May 21, 2012

On Police States and Political Language

Yesterday, I watched some folks describe the United States as a "police state" because of some allegations of police brutality in Chicago. Without either defending the Chicago police department or agreeing with its critics, I tweeted that those who describe the United States as a "police state" have never lived in or visited an actual police state. I then watched as leftists went berserk in response. 

As regular readers of this blog know, I believe language matters -- as does the precision with which we use it.

So let's first explore the term "police state." Political science literature has a lot to say about authoritarianism and police states, but here is the plain vanilla definition from Merriam-Webster:

a political unit characterized by repressive governmental control of political, economic, and social life usually by an arbitrary exercise of power by police and especially secret police in place of regular operation of administrative and judicial organs of the government according to publicly known legal procedures.

Now, by that definition, I think most observers of U.S. politics and comparative politics would be hard pressed to classify the system by which we we govern the United States as a police state.
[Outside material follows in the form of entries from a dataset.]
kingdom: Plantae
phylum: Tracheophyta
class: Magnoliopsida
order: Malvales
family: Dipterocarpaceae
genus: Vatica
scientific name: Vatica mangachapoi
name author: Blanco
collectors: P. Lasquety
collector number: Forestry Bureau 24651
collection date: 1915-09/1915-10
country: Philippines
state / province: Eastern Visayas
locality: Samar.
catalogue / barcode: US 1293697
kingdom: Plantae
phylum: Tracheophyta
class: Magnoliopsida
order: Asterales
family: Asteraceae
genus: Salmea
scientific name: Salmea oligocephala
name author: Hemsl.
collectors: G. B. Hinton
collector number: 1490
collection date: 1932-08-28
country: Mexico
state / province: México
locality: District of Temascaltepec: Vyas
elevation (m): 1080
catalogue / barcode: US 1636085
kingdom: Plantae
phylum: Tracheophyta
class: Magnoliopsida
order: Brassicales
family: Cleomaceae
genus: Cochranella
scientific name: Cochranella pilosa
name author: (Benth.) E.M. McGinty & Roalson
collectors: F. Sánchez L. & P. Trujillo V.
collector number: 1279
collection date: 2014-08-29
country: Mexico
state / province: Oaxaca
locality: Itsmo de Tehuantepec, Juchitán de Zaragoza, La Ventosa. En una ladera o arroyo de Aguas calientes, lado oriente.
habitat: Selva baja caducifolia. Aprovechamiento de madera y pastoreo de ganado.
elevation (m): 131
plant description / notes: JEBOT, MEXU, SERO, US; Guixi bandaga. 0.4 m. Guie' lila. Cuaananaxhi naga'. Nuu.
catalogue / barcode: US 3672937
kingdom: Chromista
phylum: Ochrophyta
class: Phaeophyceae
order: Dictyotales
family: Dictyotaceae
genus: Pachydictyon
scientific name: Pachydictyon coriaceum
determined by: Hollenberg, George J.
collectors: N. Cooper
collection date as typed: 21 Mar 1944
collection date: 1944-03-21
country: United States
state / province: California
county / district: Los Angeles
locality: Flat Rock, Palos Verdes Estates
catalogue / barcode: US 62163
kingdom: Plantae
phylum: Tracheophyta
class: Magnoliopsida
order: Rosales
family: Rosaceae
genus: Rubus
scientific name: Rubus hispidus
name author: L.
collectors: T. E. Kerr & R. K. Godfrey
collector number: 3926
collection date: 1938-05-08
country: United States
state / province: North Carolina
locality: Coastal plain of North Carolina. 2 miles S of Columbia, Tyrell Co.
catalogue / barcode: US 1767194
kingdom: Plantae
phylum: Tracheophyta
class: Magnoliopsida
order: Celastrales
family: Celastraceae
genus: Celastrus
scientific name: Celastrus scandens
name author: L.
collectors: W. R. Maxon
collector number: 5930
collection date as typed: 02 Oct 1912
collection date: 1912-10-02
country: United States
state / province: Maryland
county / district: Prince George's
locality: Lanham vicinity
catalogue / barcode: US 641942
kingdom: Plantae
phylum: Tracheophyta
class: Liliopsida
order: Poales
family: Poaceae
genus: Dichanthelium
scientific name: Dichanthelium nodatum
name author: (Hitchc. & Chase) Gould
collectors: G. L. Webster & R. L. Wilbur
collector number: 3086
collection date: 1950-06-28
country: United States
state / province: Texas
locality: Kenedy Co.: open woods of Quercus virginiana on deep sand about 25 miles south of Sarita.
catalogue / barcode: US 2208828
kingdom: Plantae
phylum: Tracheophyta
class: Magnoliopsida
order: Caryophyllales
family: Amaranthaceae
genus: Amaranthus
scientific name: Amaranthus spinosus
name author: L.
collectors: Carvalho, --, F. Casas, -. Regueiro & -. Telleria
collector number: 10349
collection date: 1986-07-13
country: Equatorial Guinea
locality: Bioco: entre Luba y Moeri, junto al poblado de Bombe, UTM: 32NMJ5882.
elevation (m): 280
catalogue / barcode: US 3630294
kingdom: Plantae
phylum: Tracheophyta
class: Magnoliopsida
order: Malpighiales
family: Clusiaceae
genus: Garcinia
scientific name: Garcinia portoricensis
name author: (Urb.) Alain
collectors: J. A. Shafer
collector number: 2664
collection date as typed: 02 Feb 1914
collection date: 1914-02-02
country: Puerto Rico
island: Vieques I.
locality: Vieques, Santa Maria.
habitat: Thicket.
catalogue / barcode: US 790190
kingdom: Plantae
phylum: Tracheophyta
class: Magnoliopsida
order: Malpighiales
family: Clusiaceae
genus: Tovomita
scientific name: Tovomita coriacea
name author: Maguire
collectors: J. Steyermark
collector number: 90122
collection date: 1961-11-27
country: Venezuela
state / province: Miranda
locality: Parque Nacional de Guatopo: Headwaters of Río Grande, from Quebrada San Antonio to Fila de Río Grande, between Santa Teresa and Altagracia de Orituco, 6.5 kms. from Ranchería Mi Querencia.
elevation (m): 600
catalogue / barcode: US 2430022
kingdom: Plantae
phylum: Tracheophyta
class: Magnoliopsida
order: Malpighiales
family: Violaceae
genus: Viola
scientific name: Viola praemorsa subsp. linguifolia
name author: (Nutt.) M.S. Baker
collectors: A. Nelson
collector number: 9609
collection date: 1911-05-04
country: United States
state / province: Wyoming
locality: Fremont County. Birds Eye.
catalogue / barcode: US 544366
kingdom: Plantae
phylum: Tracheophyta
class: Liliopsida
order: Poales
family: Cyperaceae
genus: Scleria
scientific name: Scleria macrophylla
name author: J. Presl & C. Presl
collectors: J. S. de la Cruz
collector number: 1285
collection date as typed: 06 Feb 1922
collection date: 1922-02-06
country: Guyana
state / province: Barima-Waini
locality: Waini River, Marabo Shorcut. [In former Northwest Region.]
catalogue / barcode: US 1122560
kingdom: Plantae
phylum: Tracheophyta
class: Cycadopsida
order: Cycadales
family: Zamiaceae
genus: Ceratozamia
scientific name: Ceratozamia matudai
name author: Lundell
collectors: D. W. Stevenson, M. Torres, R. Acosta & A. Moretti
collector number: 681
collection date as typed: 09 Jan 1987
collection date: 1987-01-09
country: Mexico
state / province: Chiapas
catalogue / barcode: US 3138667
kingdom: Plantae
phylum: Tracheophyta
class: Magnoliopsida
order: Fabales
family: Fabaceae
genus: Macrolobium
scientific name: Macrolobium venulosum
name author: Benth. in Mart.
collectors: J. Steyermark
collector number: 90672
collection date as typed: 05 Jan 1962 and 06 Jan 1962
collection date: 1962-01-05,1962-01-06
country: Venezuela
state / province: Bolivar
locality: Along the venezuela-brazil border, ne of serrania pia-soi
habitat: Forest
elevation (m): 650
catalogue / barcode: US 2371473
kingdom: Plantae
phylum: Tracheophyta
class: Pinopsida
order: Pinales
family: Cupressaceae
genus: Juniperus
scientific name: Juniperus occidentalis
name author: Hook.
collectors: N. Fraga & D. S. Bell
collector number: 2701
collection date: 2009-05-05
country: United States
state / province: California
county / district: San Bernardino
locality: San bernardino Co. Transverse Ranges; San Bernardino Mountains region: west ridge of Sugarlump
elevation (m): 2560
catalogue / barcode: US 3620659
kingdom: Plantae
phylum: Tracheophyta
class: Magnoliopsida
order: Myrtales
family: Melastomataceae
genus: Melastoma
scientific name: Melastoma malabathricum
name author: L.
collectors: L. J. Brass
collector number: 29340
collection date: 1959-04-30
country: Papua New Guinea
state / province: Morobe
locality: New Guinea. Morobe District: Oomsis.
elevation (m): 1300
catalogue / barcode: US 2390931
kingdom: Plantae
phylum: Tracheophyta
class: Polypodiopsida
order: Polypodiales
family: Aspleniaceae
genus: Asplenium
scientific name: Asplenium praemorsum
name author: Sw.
But let's look at the United States in comparison to other nations using the Freedom House and Polity IV surveys. The 2012 Freedom House survey (.pdf) ranks the United States as among the most free countries on earth with respect to both political rights and civil liberties. And here is the 2010 Polity IV country report for the United States (.pdf), which raises questions about some post-9/11 legislation passed in the United States (and also this crazy thing called the Electoral College) but otherwise gives the United States a clean bill of democratic health.

None of this is to say that the United States is perfect or that violations of civil liberties do not occurr too often for any of us to be comfortable with. And yes, I realize that a white guy such as myself shouldn't take his largely positive interactions with law enforcement authorities as being representative of, say, the experiences of African-Americans who live in my neighborhood.

At the same time, though, when polemicists and activists on both the left and the right so carelessly throw around pejoritive terms like "police state" and "facism" and "totalitarian," the only thing they accomplish is to strip these terms of any real meaning so that when we really do
need
them, they are rendered useless.

After all, if the United States is a police state, can Syria really be that much worse?